A full-length book based on the report is due out Dec. 24 from Skyhorse Publishing, an independent publisher that is readying a 504-page edition titled “The Impeachment Report: The House Intelligence Committee’s Report on the Trump-Ukraine Investigation, with House Republicans’ Rebuttal.”

Constitutional scholar and New York Times bestselling author Alan Dershowitz — who has been critical of Democratic attempts to impeach Mr. Trump — will write the introduction.

“The Democrats have now announced that they intend to propose only two grounds for impeachment: abuse of power and obstruction of congress. Neither is specified as a ground for impeachment in the constitution. Neither is a high crime and misdemeanor. They have apparently dropped the only specified ground, namely bribery. A vote to impeach President Trump on grounds not specified in the constitution would be unconstitutional and void,” the publisher notes in an advance sample of the Mr. Dershowitz’s contribution.

“As an independent publisher, we’re eager to find ways to reach readers, and our ability to move quickly has enabled us to be successful in unexpected ways, including with timely, important political books,” says Tony Lyons, founder of Skyhorse.

Oh, but wait. There’s already some competition.
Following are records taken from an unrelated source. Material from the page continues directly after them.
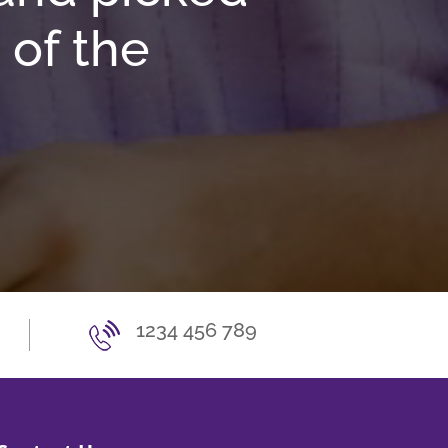
 of the
1234 456 789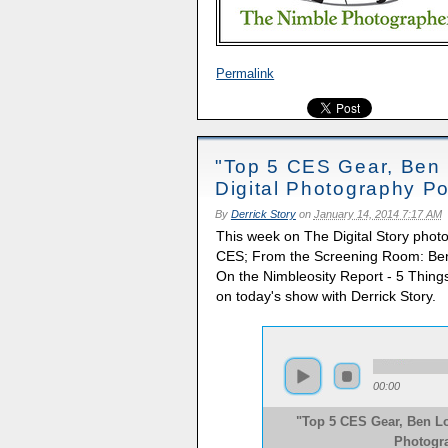
Permalink
"Top 5 CES Gear, Ben 
Digital Photography P
By
Derrick Story
on
January 14, 2014 7:17 AM
This week on The Digital Story phot
CES; From the Screening Room: Ben
On the Nimbleosity Report - 5 Things 
on today's show with Derrick Story.
00:00
"Top 5 CES Gear, Ben Lo
Photogr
Broadway Books also has a book based on the House report with an introduction by author and historian Jon Meacham arriving later in the month as well.


71% of Americans say people are already “set in their opinions” about President Trump; 73% of Republicans, 68% of independents and 73% of Democrats agree.

50% say Mr. Trump should not be impeached and forced out of office; 88% of Republicans, 55% of independents and 11% of Democrats agree.

49% are not concerned that Mr. Trump is “too friendly toward Russia”; 77% of Republicans, 57% of independents and 13% of Democrats agree.

49% say Mr. Trump’s “attitude” towards Russia does not present a national security threat; 84% of Republicans, 54% of independents and 9% of Democrats agree.

43% approve of the job Mr. Trump is doing; 84% of Republicans, 44% of independents and 5% of Democrats agree.

22% approve of the job Congress is doing; 12% of Republicans, 19% of independents and 34% of Democrats agree.